Secondly, ask the pharmacist if you are taking any expensive brand name drugs that have generic drugs available in the same category. In other words, if you take an expensive arthritis medication that has a high copay or high cost, it is very likely that the pharmacist could identify a
medication costing much less to recommend to your physician. It makes much more sense than having people see the latest high priced drug on TV, ask their doc for it the next week, and then complain that they can't afford the drug.

Pharmacists are key to peoples good health. They are more important than the drug in most cases, since the pharmacist can help the patient and physician find the best drug at the lowest cost. And, more importantly, the
pharmacist's clinical skills are underutilized by the average patient. Most people are unaware that all pharmacy degrees are now a 6 year minimum of study, resulting in a doctor of pharmacy degree. Pharmacists are the most
available health care professional, with most stores offering night, weekend and holiday service. Too often people think that as long as they get the
pills, they are getting all they need. Nonprescription drugs can interact very seriously with prescription drugs, and require discussion between the patient and the pharmacist.

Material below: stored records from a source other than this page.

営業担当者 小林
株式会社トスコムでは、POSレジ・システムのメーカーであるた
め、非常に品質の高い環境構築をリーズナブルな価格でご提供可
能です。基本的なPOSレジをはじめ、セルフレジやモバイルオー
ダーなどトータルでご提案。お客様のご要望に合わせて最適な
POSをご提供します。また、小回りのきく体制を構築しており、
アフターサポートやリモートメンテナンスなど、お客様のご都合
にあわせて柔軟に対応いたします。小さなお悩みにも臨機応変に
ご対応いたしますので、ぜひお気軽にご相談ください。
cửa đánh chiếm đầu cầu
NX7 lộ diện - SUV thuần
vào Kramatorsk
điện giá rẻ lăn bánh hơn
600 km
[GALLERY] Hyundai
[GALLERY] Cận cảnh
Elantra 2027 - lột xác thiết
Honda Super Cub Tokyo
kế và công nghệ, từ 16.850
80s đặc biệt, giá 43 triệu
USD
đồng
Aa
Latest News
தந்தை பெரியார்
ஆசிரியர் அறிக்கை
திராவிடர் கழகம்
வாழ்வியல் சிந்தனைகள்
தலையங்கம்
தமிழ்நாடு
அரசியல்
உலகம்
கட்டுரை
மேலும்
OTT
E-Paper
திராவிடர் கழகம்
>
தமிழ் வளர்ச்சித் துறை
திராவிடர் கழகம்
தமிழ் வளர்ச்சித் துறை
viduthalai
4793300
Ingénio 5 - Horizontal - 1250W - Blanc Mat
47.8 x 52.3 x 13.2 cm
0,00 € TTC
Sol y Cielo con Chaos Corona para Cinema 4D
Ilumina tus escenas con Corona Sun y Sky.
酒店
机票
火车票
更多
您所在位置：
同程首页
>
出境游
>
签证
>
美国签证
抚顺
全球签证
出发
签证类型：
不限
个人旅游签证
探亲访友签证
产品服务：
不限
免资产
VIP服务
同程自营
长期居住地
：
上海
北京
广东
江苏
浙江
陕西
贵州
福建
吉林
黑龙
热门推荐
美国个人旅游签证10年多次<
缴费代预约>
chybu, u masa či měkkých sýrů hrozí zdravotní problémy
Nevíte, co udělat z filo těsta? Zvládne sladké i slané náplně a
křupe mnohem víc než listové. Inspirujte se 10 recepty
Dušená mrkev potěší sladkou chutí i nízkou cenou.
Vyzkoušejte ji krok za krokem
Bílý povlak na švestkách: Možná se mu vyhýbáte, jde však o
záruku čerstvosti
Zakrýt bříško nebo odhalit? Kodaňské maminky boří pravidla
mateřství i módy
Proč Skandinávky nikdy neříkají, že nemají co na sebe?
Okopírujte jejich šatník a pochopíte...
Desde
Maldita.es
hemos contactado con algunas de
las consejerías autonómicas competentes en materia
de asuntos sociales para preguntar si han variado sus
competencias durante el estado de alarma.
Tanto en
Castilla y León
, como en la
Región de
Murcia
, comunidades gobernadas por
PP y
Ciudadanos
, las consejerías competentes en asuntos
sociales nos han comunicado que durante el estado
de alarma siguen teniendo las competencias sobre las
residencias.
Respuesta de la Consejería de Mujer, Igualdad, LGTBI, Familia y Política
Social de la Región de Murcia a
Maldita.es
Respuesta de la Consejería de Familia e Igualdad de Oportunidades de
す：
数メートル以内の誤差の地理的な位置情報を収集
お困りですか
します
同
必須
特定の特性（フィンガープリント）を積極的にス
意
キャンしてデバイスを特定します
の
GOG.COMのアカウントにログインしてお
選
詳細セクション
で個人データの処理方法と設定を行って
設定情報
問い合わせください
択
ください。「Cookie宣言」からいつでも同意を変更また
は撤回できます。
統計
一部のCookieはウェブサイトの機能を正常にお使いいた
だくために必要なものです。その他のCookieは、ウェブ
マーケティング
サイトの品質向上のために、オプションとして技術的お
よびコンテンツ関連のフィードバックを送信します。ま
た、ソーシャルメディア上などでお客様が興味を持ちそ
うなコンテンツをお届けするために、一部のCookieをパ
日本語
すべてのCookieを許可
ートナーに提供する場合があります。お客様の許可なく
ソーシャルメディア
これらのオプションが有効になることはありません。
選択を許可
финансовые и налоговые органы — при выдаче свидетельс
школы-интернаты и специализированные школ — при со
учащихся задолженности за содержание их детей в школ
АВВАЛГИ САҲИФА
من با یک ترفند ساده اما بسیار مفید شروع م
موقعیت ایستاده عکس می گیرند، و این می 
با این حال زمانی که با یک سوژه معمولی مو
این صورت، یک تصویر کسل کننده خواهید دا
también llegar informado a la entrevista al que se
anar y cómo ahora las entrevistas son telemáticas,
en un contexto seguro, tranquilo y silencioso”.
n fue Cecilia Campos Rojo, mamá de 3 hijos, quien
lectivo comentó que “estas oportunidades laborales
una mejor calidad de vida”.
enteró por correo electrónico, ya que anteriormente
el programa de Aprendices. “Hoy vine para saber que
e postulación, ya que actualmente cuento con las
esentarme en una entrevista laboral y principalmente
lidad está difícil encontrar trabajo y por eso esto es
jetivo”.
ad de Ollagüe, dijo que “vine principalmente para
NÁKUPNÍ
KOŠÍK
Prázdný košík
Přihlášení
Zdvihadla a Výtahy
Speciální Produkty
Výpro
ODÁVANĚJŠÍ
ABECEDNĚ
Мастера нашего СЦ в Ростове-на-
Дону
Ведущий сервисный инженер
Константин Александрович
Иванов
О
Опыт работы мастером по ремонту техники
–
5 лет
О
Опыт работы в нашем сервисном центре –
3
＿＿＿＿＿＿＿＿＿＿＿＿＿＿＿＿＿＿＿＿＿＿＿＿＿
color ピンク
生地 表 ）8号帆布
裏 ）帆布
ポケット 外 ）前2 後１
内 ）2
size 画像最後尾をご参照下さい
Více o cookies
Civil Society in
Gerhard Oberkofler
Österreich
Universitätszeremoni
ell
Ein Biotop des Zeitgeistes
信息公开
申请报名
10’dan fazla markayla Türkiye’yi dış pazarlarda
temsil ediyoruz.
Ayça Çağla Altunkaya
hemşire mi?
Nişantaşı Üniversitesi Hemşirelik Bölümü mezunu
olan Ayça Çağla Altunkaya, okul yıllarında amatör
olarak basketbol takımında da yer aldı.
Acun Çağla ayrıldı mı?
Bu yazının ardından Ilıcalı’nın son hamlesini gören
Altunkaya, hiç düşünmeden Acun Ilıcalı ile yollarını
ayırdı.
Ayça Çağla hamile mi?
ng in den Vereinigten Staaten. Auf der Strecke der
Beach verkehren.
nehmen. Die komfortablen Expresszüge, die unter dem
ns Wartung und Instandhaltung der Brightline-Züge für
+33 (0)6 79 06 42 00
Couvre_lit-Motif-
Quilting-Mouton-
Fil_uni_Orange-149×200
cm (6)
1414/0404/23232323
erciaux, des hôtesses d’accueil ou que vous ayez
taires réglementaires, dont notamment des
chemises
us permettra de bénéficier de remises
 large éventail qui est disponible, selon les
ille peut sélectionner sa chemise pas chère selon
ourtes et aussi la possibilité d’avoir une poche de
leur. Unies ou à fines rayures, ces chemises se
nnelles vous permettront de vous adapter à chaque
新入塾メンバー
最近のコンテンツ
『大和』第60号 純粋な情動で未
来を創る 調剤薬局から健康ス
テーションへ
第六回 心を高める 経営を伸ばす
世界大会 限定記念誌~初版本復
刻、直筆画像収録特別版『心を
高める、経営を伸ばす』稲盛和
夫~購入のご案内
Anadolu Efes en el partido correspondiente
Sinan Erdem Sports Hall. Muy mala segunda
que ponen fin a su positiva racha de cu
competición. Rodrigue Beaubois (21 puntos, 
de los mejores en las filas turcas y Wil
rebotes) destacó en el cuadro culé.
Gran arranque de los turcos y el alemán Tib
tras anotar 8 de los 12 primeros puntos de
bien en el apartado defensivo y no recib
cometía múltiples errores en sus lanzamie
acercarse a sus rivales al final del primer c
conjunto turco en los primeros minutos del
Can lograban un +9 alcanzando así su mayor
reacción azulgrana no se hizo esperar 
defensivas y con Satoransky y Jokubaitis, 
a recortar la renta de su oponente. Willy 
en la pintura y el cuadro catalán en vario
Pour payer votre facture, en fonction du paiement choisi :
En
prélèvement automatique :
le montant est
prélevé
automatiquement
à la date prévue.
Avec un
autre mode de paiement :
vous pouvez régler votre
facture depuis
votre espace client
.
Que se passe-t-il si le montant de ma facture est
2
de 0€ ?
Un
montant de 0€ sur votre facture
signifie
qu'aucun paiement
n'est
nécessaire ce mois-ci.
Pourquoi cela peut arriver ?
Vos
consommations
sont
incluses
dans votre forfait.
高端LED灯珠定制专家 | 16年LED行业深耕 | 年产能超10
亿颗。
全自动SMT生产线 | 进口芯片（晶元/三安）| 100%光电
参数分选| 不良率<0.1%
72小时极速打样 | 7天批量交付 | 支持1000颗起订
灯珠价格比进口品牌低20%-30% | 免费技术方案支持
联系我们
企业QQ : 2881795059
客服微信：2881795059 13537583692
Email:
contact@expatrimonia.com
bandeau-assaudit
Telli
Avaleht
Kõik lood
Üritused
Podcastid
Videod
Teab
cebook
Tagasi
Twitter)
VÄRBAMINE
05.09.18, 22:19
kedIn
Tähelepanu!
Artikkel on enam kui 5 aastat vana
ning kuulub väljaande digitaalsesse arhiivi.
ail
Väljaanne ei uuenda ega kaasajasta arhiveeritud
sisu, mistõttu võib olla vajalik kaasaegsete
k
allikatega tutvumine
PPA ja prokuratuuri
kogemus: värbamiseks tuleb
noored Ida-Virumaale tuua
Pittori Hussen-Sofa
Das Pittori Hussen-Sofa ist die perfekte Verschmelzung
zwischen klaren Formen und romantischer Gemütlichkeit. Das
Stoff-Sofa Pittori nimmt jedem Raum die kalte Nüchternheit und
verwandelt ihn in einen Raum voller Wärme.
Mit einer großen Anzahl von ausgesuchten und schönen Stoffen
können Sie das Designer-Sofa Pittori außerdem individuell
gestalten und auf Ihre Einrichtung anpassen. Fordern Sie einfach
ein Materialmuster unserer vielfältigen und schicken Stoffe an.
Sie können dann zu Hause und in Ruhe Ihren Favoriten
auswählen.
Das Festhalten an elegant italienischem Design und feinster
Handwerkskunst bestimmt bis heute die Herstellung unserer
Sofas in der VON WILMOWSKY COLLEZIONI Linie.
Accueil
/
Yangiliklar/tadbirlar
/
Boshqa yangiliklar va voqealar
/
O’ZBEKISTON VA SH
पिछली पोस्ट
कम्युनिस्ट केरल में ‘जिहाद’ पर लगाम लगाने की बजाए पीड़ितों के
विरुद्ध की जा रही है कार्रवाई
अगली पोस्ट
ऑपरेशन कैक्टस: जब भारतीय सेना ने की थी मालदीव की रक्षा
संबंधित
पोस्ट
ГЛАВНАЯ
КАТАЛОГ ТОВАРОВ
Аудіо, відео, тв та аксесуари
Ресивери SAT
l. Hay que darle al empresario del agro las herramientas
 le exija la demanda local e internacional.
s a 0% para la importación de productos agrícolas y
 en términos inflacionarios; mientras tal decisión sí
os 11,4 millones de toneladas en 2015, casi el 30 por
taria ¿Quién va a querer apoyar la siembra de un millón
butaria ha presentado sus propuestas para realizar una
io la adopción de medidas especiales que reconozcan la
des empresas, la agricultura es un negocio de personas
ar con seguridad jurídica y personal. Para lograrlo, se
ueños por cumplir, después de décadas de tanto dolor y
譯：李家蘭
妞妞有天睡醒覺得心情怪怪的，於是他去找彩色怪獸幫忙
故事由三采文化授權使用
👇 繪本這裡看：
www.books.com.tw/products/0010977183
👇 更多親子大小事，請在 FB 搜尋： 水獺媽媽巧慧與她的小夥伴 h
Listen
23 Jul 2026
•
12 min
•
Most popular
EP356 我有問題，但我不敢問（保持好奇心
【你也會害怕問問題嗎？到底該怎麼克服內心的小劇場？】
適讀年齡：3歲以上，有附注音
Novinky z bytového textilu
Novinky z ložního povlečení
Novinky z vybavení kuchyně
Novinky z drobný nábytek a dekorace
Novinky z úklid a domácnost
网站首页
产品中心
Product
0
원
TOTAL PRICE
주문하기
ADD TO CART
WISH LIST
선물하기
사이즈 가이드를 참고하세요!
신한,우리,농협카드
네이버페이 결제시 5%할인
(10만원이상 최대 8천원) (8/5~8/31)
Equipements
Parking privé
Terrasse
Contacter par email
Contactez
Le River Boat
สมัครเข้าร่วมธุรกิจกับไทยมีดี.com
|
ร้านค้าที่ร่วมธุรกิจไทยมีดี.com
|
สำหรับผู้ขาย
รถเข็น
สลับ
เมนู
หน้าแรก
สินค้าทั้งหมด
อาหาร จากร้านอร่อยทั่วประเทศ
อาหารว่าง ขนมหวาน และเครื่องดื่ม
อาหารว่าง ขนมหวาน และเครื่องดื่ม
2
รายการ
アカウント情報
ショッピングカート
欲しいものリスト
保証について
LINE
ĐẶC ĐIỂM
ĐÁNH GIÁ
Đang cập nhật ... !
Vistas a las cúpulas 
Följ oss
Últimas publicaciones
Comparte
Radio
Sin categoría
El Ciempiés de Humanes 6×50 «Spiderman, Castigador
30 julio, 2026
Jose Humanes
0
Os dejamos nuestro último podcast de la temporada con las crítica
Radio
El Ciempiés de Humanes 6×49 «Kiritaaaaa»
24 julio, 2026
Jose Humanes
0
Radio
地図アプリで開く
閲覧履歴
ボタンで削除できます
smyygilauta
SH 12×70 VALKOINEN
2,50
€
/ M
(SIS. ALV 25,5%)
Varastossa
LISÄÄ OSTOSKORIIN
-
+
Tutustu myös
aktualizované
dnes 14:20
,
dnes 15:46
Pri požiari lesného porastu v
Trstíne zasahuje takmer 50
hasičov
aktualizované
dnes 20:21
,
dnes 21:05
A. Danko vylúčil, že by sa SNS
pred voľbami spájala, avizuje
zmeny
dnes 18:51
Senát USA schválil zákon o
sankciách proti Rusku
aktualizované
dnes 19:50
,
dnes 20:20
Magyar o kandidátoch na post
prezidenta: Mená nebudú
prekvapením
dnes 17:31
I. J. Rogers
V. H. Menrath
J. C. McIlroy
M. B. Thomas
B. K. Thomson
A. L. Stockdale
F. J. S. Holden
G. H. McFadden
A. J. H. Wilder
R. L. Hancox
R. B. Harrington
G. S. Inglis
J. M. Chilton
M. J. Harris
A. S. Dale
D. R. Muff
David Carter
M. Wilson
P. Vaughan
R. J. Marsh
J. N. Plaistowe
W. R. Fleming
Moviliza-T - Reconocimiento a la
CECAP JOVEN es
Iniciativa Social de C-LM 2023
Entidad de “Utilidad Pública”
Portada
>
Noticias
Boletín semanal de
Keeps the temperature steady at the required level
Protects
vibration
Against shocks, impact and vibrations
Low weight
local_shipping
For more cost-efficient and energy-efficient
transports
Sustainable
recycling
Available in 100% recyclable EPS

Thanks for listening. I know that competitors are making the switch idea seem like a good one, but its a clinical problem. Generics are largely the answer, since the average generic costs less than $20 per month, while the average brand runs about $130. Looking at the larger picture, one serious
error caused by communication could wipe out any savings for a long time.

Ernest Boyd, R.Ph.
Executive Director
Ohio Pharmacists Association

Anonymous said...

Concerning the patient/shopper who transfers precriptions to get a gift card: What you have failed to acknowledge is the extraordinary care that pharmacists provide in reviewing their patient's medications and drug to drug interactions. If one goes from store to store, no one pharmacist has the opportunity to see the patient's complete drug profile. In my 29 years of practicing pharmacy, I have intervened on behalf of my patients many times and improved their health care.
Elizabeth Boster, R.Ph.
Columbus, Ohio

Anonymous said...

Mr. Seglin:

As a pharmacist, I am very disturbed that anyone would give the advice to switch pharmacies monthly. The job of a pharmacist is not only to fill a prescription quickly and accurately, but also to monitor and manage the pharmacy profiles of its patients. Many patients today do not see their
physicians on a regular basis, and instead rely on pharmacies to call for refills, without a visit. We may be the health care provider that has both the first line and most frequent interactions with patients. Pharmacists monitor for refills that are too soon, drug interactions, and duplicate therapies that can not be seen if a patient is jumping from one pharmacy to another. On many occasions, patients see multiple physicians who write scripts not knowing what the patient is already taking. If a patient brings both to me, i can intervene. If the patient takes one to another pharmacy, neither the other pharmacist nor myself can identify the problem. This
happens on a daily basis. Patients should find a pharmacy, stick with it, and build a patient/provider relationship with the pharmacist. Gift cards may help diffuse high prices, but at what cost?

Luke Slater, Pharm.D.

Anonymous said...

Your article was very bad advice. People need to keep their prescriptions at one pharmacy. The pharmacist can watch for dangerous drug interactions. Having a good relationship with your pharmacist gives you someone to discuss side effects and symptoms. As a retail pharmacist, I often noticed patients taking over the counter meds that interacted with their prescriptions, or taking for example laxatives which indicated they were suffering a side effect from a prescription... A patient who has prescriptions at several different pharmacies is putting their health at risk. Your advice to bounce around for a few dollars in rebates does not make good health sense.

Laura Warner, RPh

Unknown said...

I believe the pharmacist is at fault.If they educated their customers, people would know enough to have their drugs monitored.I being a pharmacist recognize these and other shortcomings.